Ao mesmo tempo, ele também sonha em atrair o chamado Centrão, formado por partidos como DEM, PP, PRB, SD e PR. As negociações estavam caminhando bem até que Ciro descontrolou a língua e disse que poderia até ter o apoio do DEM e do PP, desde que fechasse antes com PSB e PC do B para garantir a “hegemonia moral e intelectual” da chapa. Dias depois, chamou de “capitãozinho do mato” um vereador de São Paulo homossexual, negro e do DEM. No dia seguinte, brigou com prefeitos durante uma palestra em Belo Horizonte. Saiu vaiado.

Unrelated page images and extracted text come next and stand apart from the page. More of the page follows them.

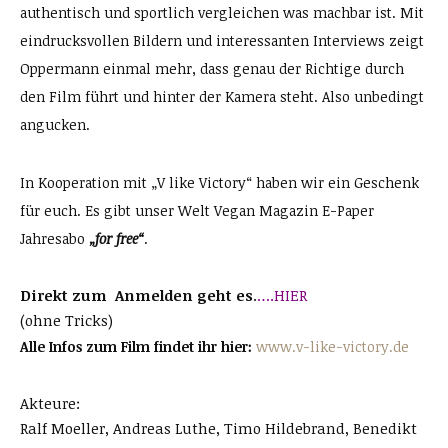
authentisch und sportlich vergleichen was machbar ist. Mit
eindrucksvollen Bildern und interessanten Interviews zeigt
Oppermann einmal mehr, dass genau der Richtige durch
den Film führt und hinter der Kamera steht. Also unbedingt
angucken.
In Kooperation mit „V like Victory“ haben wir ein Geschenk
für euch. Es gibt unser Welt Vegan Magazin E-Paper
Jahresabo
„for free“
.
Direkt zum Anmelden geht es
.
….
HIER
(ohne Tricks)
Alle Infos zum Film findet ihr hier:
www.v-like-victory.de
Akteure:
Ralf Moeller, Andreas Luthe, Timo Hildebrand, Benedikt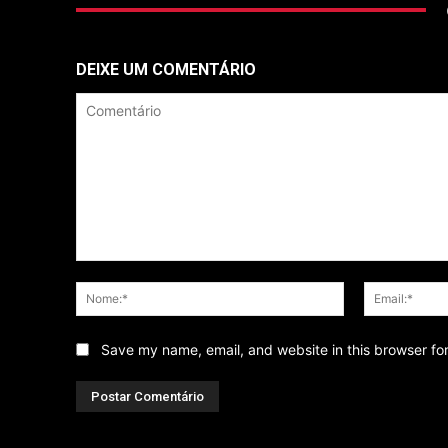
DEIXE UM COMENTÁRIO
Comentário
Nome:*
Save my name, email, and website in this browser fo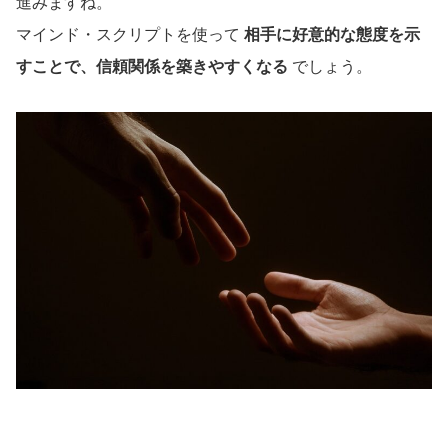
進みますね。
マインド・スクリプトを使って
相手に好意的な態度を示
すことで、信頼関係を築きやすくなる
でしょう。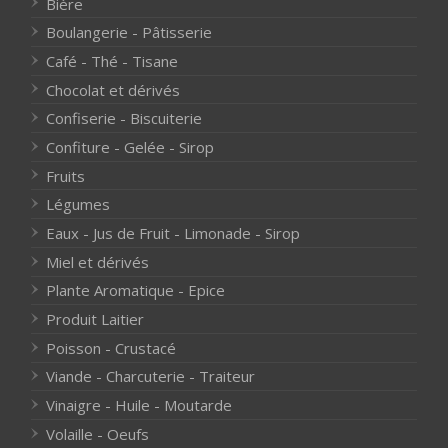
Bière
Boulangerie - Pâtisserie
Café - Thé - Tisane
Chocolat et dérivés
Confiserie - Biscuiterie
Confiture - Gelée - Sirop
Fruits
Légumes
Eaux - Jus de Fruit - Limonade - Sirop
Miel et dérivés
Plante Aromatique - Epice
Produit Laitier
Poisson - Crustacé
Viande - Charcuterie - Traiteur
Vinaigre - Huile - Moutarde
Volaille - Oeufs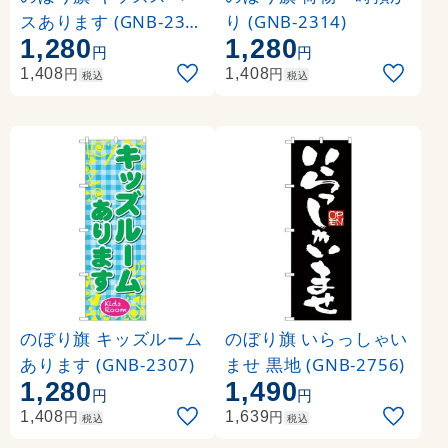
スあります (GNB-230
り (GNB-2314)
1,280
1,280
8)
円
円
円
円
1,408
1,408
税込
税込
のぼり旗 キッズルーム
のぼり旗 いらっしゃい
あります (GNB-2307)
ませ 黒地 (GNB-2756)
1,280
1,490
円
円
円
円
1,408
1,639
税込
税込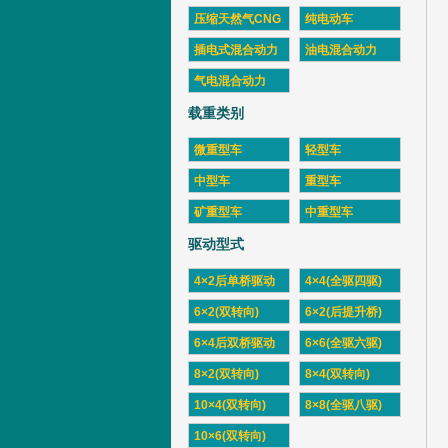
压缩天然气CNG
纯电动车
插电式混合动力
油电混合动力
气电混合动力
载重类别
微重型车
轻型车
中型车
重型车
矿重型车
中重型车
驱动型式
4×2后单桥驱动
4×4(全驱四驱)
6×2(双转向)
6×2(后提升桥)
6×4后双桥驱动
6×6(全驱六驱)
8×2(双转向)
8×4(双转向)
10×4(双转向)
8×8(全驱八驱)
10×6(双转向)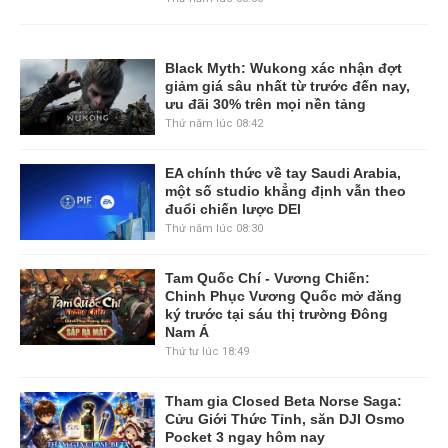
Black Myth: Wukong xác nhận đợt
giảm giá sâu nhất từ trước đến nay,
ưu đãi 30% trên mọi nền tảng
Thứ năm lúc 08:42
EA chính thức về tay Saudi Arabia,
một số studio khẳng định vẫn theo
đuổi chiến lược DEI
Thứ năm lúc 08:30
Tam Quốc Chí - Vương Chiến:
Chinh Phục Vương Quốc mở đăng
ký trước tại sáu thị trường Đông
Nam Á
Thứ tư lúc 18:49
Tham gia Closed Beta Norse Saga:
Cửu Giới Thức Tỉnh, săn DJI Osmo
Pocket 3 ngay hôm nay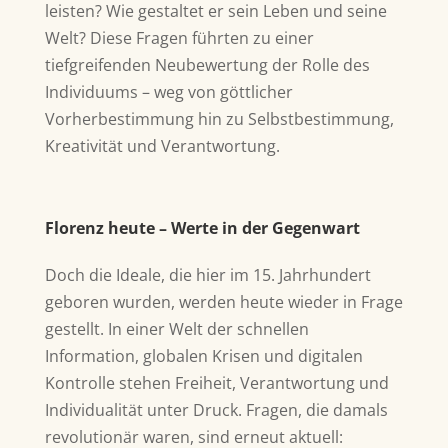
leisten? Wie gestaltet er sein Leben und seine
Welt?
Diese Fragen führten zu einer
tiefgreifenden Neubewertung der Rolle des
Individuums – weg von göttlicher
Vorherbestimmung hin zu Selbstbestimmung,
Kreativität und Verantwortung.
Florenz heute – Werte in der Gegenwart
Doch die Ideale, die hier im 15. Jahrhundert
geboren wurden, werden heute wieder in Frage
gestellt. In einer Welt der schnellen
Information, globalen Krisen und digitalen
Kontrolle stehen Freiheit, Verantwortung und
Individualität unter Druck. Fragen, die damals
revolutionär waren, sind erneut aktuell: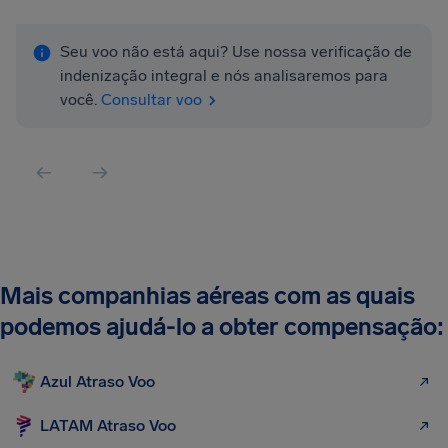
Seu voo não está aqui? Use nossa verificação de
indenização integral e nós analisaremos para
você.
Consultar voo
Mais companhias aéreas com as quais
podemos ajudá-lo a obter compensação:
Azul Atraso Voo
LATAM Atraso Voo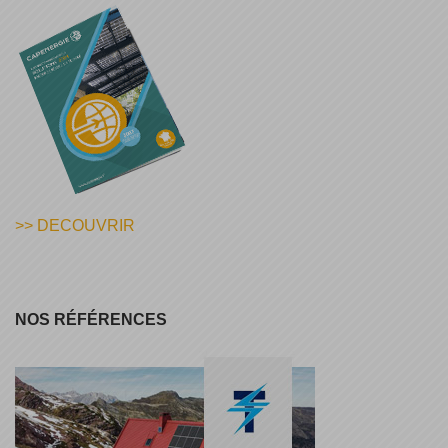
>> DECOUVRIR
NOS RÉFÉRENCES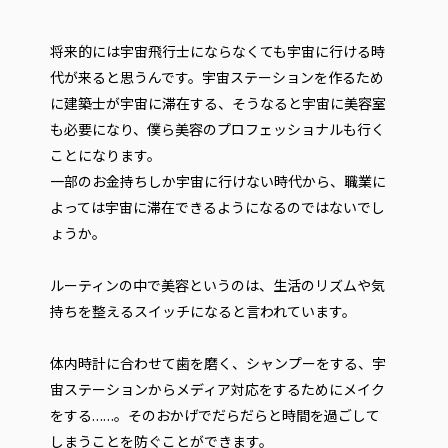
将来的には宇宙飛行士にならなくても宇宙に行ける時
代が来ると思うんです。宇宙ステーションを作るため
に建築士が宇宙に滞在する、そうなると宇宙に美容室
も必要になり、僕ら美容のプロフェッショナルも行く
ことになります。
一部のお金持ちしか宇宙に行けない時代から、職業に
よっては宇宙に滞在できるようになるのではないでし
ょうか。
ルーティンの中で美容というのは、生活のリズムや気
持ちを整えるスイッチになると言われています。
体内時計に合わせて歯を磨く、シャンプーをする、宇
宙ステーションからメディア対応をするためにメイク
をする……。そのおかげでだらだらと時間を過ごして
しまうことを防ぐことができます。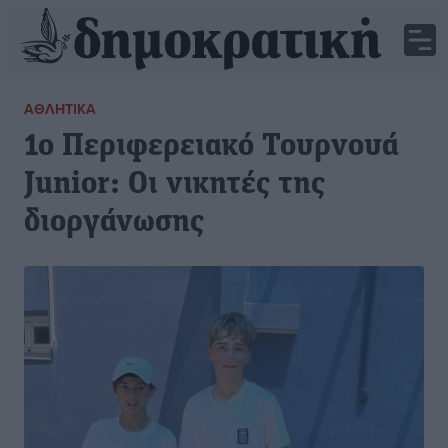
ΑΘΛΗΤΙΚΆ
1ο Περιφερειακό Τουρνουά
Junior: Οι νικητές της
διοργάνωσης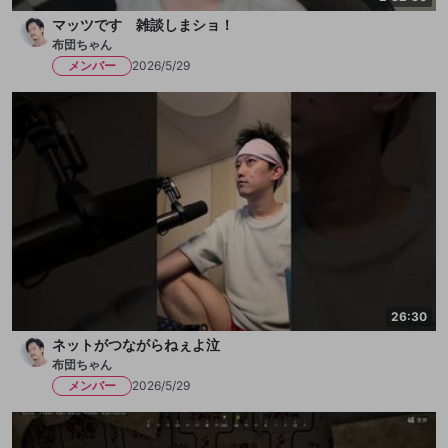
マッツです 雑談しまショ！
布団ちゃん
メンバー
2026/5/29
26:30
ネットがつながらねぇよ泣
布団ちゃん
メンバー
2026/5/29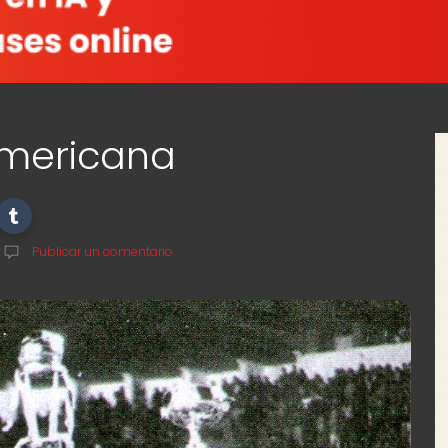
americana
Publicar un comentario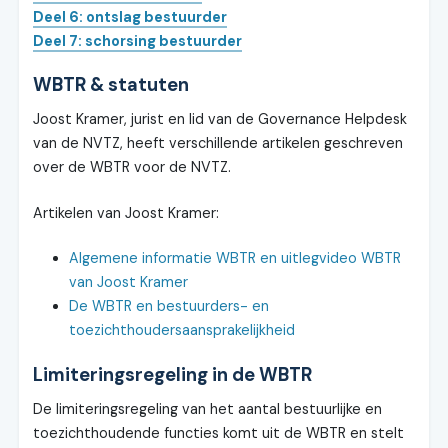
Deel 6: ontslag bestuurder
Deel 7: schorsing bestuurder
WBTR & statuten
Joost Kramer, jurist en lid van de Governance Helpdesk
van de NVTZ, heeft verschillende artikelen geschreven
over de WBTR voor de NVTZ.
Artikelen van Joost Kramer:
Algemene informatie WBTR en uitlegvideo WBTR
van Joost Kramer
De WBTR en bestuurders- en
toezichthoudersaansprakelijkheid
Limiteringsregeling in de WBTR
De limiteringsregeling van het aantal bestuurlijke en
toezichthoudende functies komt uit de WBTR en stelt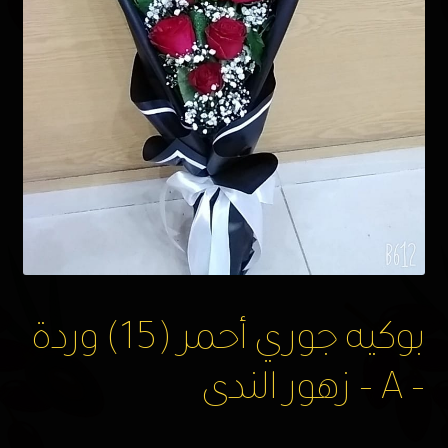
بوكيه جوري أحمر (15) وردة
– A – زهور الندى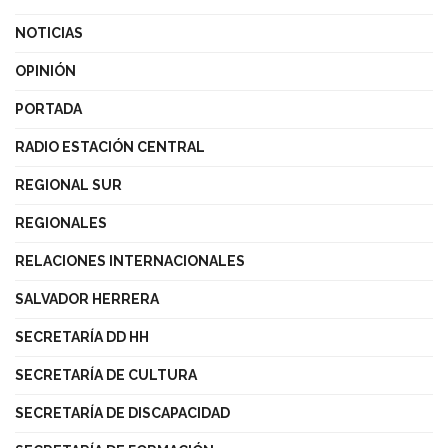
NOTICIAS
OPINIÓN
PORTADA
RADIO ESTACIÓN CENTRAL
REGIONAL SUR
REGIONALES
RELACIONES INTERNACIONALES
SALVADOR HERRERA
SECRETARÍA DD HH
SECRETARÍA DE CULTURA
SECRETARÍA DE DISCAPACIDAD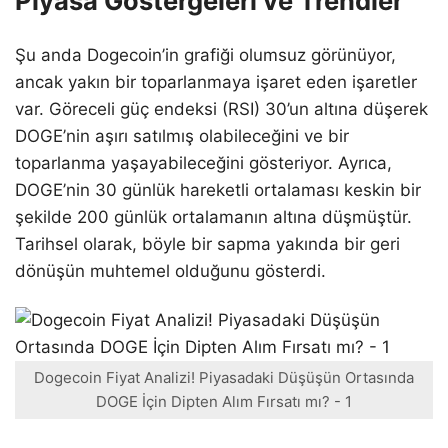
Piyasa Göstergeleri ve Trendler
Şu anda Dogecoin’in grafiği olumsuz görünüyor,
ancak yakın bir toparlanmaya işaret eden işaretler
var. Göreceli güç endeksi (RSI) 30’un altına düşerek
DOGE’nin aşırı satılmış olabileceğini ve bir
toparlanma yaşayabileceğini gösteriyor. Ayrıca,
DOGE’nin 30 günlük hareketli ortalaması keskin bir
şekilde 200 günlük ortalamanın altına düşmüştür.
Tarihsel olarak, böyle bir sapma yakında bir geri
dönüşün muhtemel olduğunu gösterdi.
Dogecoin Fiyat Analizi! Piyasadaki Düşüşün Ortasında
DOGE İçin Dipten Alım Fırsatı mı? - 1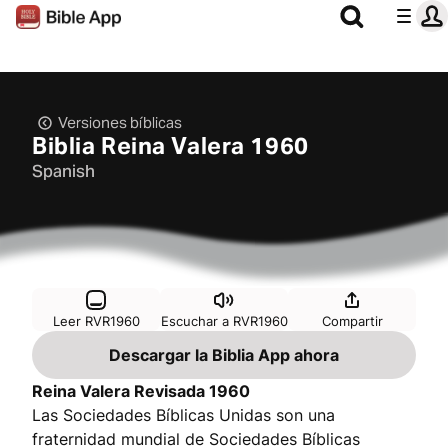
Versiones bíblicas
Biblia Reina Valera 1960
Spanish
Leer RVR1960
Escuchar a RVR1960
Compartir
Descargar la Biblia App ahora
Reina Valera Revisada 1960
Las Sociedades Bíblicas Unidas son una
fraternidad mundial de Sociedades Bíblicas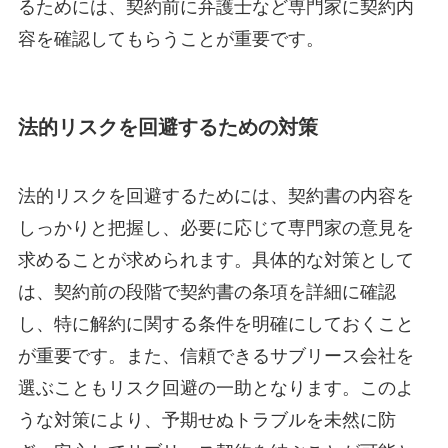
るためには、契約前に弁護士など専門家に契約内
容を確認してもらうことが重要です。
法的リスクを回避するための対策
法的リスクを回避するためには、契約書の内容を
しっかりと把握し、必要に応じて専門家の意見を
求めることが求められます。具体的な対策として
は、契約前の段階で契約書の条項を詳細に確認
し、特に解約に関する条件を明確にしておくこと
が重要です。また、信頼できるサブリース会社を
選ぶこともリスク回避の一助となります。このよ
うな対策により、予期せぬトラブルを未然に防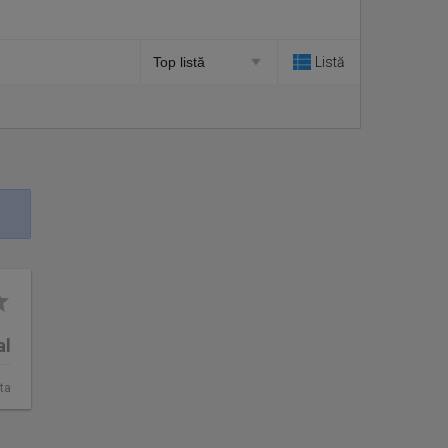
Listă
al
ta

O discurso de Ciro neste ano se assemelha muito ao do PT de outros tempos. Ele se diz contra a privatização de gigantes estatais, como a Petrobras, defende um modelo de capitalização da Previdência em que cada contribuinte teria uma conta abastecida individualmente, plebiscito para a reforma trabalhista aprovada por Michel Temer e a revogação da emenda constitucional que estabeleceu o teto para os gastos públicos. Também é a favor do aumento do imposto sobre heranças. Quanto ao Banco Central, ele acha que é atribuição da autoridade monetária criar empregos e incrementar o consumo, mesmo que isso signifique sacrificar as metas de inflação. A maluquice das suas ideias econômicas é assustadora. No caso da Petrobras, ele simplesmente quer nacionalizar os campos que foram leiloados à iniciativa privada (veja quadro). Não há melhor maneira de afugentar investidores. No Datafolha divulgado no mês passado, Ciro aparece em terceiro lugar com 10%, atrás de Bolsonaro (19%) e Marina Silva (15%). Ele é mais forte entre o público masculino, mais velho e com renda mais alta. Tem mais votos no Nordeste e é menos pontuado no Sul do país. A grande dúvida é se ele conseguirá ultrapassar o seu patamar histórico de votação — e se a língua, de novo, não o tirará dos trilhos. Se houver trilhos, claro.